General Jaudenes y Jaudenes has been appointed governor, with Francisco Rizzo his deputy. This is nothing compared to General Monet’s appointment as chief of defense after deserting his post and his men, a constant subject of severe criticism. Together with his 2,800 men and General Agustin’s family, he found himself surrounded by insurgents since June. Under the pretext of escorting Mrs. Agustin and her five children across the Tagal lines, General Monet and his aide-de-camp abandoned their men. Some say that the true version of the story is that Monet abandoned his troops because he was aware of the implacable hatred of the Tagals. Of all the Spaniards, he is the most hated by the Tagals, having allegedly exerted heavy-handed authority by putting to death thousands of natives, women and children included, during the last repression of the uprising.

In order to promote more confusion, the same newspapers which carried news items regarding Agustin’s downfall have also reprinted an article published in Spain, dated the 21st of July, in which the new governor sings high praises to “the heroism of the Philippine army, its illustrious chief, and the nation.” The appointment orders dated the 24th were evidently pre-empted by the newspaper article.

All these insincere half-truths disgust us. Have people really reached this level? One could almost say that the empty pride of the vanquished found glory in their defeat. There is nothing else left for this nation but to face death.

Thursday, August 4, 1898

This morning, the American monitor, Monterey, arrived in Cavite, escorted by a commercial steamer. Crossing the Pacific on this monitor weighing 4,000 tons must have been a remarkable exercise for the sailors. The Yankees’ prowess at sea is sure evidence that they have English blood in their veins.

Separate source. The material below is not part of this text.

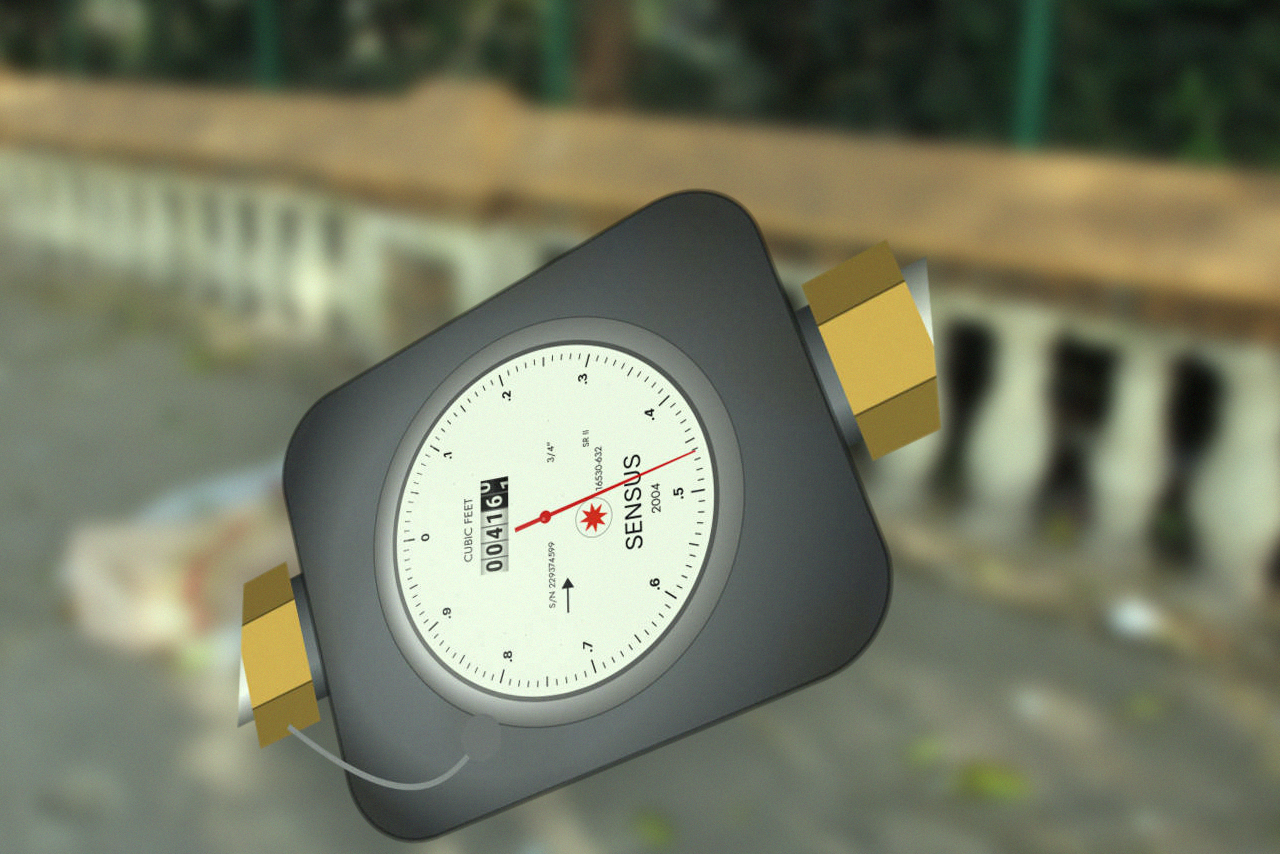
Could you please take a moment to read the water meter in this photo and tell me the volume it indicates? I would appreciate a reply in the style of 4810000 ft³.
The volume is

Now that Camara’s squadron and the Pelayo have retired to Europe, what does Dewey need this monitor for? I am certain that the Monterey will not return to America, proving once again that they do covet this exceptional colony. They have come and intend to remain here. The insurgents are not blind and must have drawn their own conclusions at the sight of the Monterey with its 30cm cannons and the two 22cm guns in their turrets. Not even Spain has ever threatened Manila with cannons of this caliber. The Spaniards have certainly come up against a formidable negotiator. The Monterey, anchored in this bay, is an absolute fortress of steel.

Saturday’s fighting lasted three hours. It was a terrible night. General Greene had pushed the retrenchment forward at Camp Dewey with an impudence which could have cost him dearly if he were confronted with a better armed and more skilled enemy instead of the Spaniards who, with merely 3,000 men, advanced behind the bamboo and mangrove bushes extending along the right-hand side of the enemy lines, taking the Yankees completely by surprise. These Americans do not really understand the tactics of war. Their strength is based on an arrogance which will be their undoing the day that they pit themselves against an organized enemy. A division of Yankees could easily be overthrown by a German brigade.